Stith has climbed the public ladder of mental-health recovery and is familiar with its missing rungs. He was a law student at the University of Miami when he became sick. After eight months on the street sleeping in crack houses, urinating in public and committing any number of low-level infractions that could have sent him down the rabbit hole of the criminal justice system, his mother finally found him and brought him back to Richmond.

She took him to VCU Medical Center’s psychiatric unit, where the doctor wanted to commit him. She asked what they’d do for him. Make sure he takes his meds and doesn’t kill himself, they said. “Hell, I can do that,” his mother said, and took him home.

Stith started out spending days at a clubhouse, trained and got a job as a peer specialist and now works at a nonprofit that helps chronically homeless people with mental illnesses to find housing.

The new legislation has lowered the threshold for the state to force people into treatment, moving it from the point that they pose “imminent danger” to themselves or others to the point that they indicate a “substantial likelihood” of doing so.

If a person is involuntarily committed to a hospital, however, doctors must take into consideration any written document that the patient has drafted in advance — for instance, the crisis portion of their personal recovery plan.

Stith sees good first steps, but wants it to go further.

“In Virginia, individuals can have a general health-care directive,” he says, referring to documents such as living wills. “There are psychiatric-advanced directives, but they’re not enforced.”

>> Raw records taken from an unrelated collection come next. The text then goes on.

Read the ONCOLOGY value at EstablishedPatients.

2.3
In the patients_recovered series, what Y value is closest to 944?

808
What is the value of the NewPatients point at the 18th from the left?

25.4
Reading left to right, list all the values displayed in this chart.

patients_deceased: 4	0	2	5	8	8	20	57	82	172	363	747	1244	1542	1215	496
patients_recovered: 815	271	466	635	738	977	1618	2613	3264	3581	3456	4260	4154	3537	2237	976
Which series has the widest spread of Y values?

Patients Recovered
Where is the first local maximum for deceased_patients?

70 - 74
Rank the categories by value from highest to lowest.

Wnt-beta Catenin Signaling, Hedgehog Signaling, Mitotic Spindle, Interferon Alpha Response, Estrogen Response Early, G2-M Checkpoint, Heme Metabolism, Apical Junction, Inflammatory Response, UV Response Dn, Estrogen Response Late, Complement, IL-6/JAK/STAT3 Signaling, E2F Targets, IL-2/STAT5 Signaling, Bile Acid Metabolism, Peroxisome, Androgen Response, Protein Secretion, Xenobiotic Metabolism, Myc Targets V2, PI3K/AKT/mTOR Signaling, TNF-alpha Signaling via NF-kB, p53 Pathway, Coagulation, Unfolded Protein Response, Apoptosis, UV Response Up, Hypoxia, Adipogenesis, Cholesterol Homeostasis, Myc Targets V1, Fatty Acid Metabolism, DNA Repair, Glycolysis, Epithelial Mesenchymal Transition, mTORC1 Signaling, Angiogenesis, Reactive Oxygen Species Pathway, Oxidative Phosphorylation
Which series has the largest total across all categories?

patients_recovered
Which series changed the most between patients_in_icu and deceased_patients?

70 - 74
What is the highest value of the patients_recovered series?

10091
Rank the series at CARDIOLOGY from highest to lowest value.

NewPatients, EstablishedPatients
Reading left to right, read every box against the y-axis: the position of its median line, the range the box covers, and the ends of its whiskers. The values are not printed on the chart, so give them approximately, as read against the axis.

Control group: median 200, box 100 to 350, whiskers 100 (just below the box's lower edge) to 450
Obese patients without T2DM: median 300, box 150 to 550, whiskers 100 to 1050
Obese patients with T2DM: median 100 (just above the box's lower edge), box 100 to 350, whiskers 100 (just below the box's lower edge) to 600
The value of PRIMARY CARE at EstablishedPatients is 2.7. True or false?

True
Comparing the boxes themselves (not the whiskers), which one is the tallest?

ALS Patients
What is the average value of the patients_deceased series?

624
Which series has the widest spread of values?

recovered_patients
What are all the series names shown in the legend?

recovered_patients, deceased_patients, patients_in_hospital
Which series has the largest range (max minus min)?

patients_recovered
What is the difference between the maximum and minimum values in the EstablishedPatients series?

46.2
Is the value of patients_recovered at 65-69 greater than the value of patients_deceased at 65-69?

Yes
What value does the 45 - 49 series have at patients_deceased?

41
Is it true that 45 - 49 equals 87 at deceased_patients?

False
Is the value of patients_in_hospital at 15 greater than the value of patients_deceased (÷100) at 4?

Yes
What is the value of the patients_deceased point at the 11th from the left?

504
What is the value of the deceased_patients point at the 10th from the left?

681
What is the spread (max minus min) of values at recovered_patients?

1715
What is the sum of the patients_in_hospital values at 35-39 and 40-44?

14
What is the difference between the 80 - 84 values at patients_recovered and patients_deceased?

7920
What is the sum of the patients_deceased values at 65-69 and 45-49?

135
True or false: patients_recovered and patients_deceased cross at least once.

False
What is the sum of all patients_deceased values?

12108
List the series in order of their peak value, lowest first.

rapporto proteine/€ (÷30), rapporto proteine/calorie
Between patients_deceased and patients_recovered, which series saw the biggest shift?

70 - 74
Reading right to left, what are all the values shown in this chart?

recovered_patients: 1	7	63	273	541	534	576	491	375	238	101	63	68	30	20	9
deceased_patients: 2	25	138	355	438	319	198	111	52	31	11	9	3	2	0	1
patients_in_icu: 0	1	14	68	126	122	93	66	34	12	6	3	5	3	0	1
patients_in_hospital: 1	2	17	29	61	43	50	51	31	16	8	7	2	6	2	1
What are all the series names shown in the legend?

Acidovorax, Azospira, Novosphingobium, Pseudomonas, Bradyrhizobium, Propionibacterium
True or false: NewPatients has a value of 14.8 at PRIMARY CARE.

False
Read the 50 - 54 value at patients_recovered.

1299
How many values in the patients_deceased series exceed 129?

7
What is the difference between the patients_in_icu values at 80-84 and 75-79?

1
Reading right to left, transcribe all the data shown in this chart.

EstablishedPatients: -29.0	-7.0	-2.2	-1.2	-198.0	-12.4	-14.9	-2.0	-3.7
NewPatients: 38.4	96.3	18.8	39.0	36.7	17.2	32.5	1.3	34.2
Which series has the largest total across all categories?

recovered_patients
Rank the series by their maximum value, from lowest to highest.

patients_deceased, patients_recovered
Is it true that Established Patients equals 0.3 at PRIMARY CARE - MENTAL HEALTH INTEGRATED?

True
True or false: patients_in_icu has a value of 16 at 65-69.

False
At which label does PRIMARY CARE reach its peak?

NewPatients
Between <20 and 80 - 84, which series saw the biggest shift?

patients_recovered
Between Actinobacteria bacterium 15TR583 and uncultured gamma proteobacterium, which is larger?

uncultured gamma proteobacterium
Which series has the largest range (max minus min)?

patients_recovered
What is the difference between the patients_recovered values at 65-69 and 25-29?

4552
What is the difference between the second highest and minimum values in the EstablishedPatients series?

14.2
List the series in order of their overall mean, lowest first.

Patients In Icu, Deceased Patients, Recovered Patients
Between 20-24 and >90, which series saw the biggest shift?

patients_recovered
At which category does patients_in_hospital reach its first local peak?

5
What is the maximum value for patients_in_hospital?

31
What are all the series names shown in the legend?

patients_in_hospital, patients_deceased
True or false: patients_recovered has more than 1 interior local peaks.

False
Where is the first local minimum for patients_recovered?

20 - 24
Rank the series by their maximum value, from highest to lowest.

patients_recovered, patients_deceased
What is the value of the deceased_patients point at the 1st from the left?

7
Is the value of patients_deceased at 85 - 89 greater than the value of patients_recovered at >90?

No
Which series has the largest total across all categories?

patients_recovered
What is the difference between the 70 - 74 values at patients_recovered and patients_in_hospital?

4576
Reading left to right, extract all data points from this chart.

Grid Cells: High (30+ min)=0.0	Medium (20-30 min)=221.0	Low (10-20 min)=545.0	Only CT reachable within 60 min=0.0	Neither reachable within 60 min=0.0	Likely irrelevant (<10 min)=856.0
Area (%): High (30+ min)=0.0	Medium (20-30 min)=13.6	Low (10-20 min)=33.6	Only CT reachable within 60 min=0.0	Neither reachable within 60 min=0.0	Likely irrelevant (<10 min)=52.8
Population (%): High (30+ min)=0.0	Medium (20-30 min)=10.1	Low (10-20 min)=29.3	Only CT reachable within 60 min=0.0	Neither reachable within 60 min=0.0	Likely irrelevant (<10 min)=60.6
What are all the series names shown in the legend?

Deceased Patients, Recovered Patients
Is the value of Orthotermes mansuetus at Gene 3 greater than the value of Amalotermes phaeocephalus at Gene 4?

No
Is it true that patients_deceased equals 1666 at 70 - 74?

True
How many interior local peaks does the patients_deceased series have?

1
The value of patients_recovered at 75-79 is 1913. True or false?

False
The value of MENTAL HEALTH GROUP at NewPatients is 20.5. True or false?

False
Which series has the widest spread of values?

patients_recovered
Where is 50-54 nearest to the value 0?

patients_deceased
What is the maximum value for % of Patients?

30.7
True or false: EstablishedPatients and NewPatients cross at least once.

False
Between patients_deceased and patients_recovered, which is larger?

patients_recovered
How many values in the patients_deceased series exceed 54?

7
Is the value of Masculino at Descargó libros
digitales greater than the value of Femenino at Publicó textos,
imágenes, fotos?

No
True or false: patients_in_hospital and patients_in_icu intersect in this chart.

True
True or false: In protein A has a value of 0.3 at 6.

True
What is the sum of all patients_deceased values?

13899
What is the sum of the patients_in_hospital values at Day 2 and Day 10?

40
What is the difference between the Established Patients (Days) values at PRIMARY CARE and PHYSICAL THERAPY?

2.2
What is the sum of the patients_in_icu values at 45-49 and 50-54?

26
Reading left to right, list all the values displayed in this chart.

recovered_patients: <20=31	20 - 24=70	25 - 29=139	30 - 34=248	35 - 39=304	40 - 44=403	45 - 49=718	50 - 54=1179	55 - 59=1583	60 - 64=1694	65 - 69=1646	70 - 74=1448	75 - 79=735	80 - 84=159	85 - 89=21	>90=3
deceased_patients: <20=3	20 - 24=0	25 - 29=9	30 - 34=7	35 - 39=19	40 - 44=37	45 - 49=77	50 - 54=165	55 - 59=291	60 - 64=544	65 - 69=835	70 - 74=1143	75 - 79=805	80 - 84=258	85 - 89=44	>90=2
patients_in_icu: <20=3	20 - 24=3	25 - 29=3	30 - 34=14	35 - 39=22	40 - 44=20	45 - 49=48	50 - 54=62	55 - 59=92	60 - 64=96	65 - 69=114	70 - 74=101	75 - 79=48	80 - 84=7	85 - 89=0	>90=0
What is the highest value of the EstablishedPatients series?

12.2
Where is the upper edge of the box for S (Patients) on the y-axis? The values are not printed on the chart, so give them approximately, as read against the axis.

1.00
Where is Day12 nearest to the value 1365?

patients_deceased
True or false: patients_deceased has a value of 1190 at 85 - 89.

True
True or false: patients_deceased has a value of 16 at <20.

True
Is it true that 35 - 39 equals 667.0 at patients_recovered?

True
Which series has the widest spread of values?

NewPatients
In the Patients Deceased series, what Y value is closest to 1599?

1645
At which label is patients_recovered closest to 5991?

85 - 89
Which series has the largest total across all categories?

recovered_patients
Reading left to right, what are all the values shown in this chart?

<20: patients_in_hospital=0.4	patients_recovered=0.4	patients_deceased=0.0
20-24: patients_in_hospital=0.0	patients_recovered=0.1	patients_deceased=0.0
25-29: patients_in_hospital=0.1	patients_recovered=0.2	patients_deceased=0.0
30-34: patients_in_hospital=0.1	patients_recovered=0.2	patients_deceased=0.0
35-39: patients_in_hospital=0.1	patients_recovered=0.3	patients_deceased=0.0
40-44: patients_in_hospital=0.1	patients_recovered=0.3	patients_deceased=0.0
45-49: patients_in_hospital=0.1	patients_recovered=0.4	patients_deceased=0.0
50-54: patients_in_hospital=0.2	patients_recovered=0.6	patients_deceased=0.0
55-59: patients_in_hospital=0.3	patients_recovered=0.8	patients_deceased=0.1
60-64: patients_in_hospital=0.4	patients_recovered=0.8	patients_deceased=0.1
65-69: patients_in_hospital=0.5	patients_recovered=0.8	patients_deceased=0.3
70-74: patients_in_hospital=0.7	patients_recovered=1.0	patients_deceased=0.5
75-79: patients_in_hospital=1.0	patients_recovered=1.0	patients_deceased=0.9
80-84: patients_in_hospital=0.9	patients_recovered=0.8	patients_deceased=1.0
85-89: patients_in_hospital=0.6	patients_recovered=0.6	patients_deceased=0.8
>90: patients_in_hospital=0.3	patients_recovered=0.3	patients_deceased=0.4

Crucially, though, the law specifies that if a court orders someone to seek treatment, a treatment plan must be developed “with the fullest possible involvement and participation of the person and reflect his preferences to the greatest extent possible to support his recovery and self-determination.”

The new commitment standard violates civil rights, Chesterfield’s Mangano says, and the recovery talk is nice, but the proof will be in the execution.

“The department keeps saying that they support recovery and consumer-run services,” he says. “I will tell you I think they’ve supported it from a policy point of view. When they start funding consumer-run services, when they start making it easier to employ consumers as providers in the CSB system — then we’ll know they really believe in recovery.”

The story’s far from over. It’s not clear how far this year’s infusion of money from the state will go or how judges will interpret the new law. The questions sit at the philosophical crossroads of public safety and civil rights; liberty balanced against security. Medically, the soft idea of human interaction as therapeutic runs up against the hard science of advancements in chemistry.

Against the wave of concern set off by the Virginia Tech shootings, though, the recovery movement has secured a place in the same law that allows the state to reach further into people’s lives. The word schizophrenia comes from the Greek roots schizein for split and phren for mind. For now, Virginia is of a split mind; it displays, at its roots, symptoms of schizophrenia. S

Corrections: In a previous version of this article, we misspelled the name of Jim Reinhard, Commissioner of the Department for Mental Health, Mental Retardation and Substance Abuse Services. We also misidentified the year that Virginia established Community Service Boards. The correct year is 1968.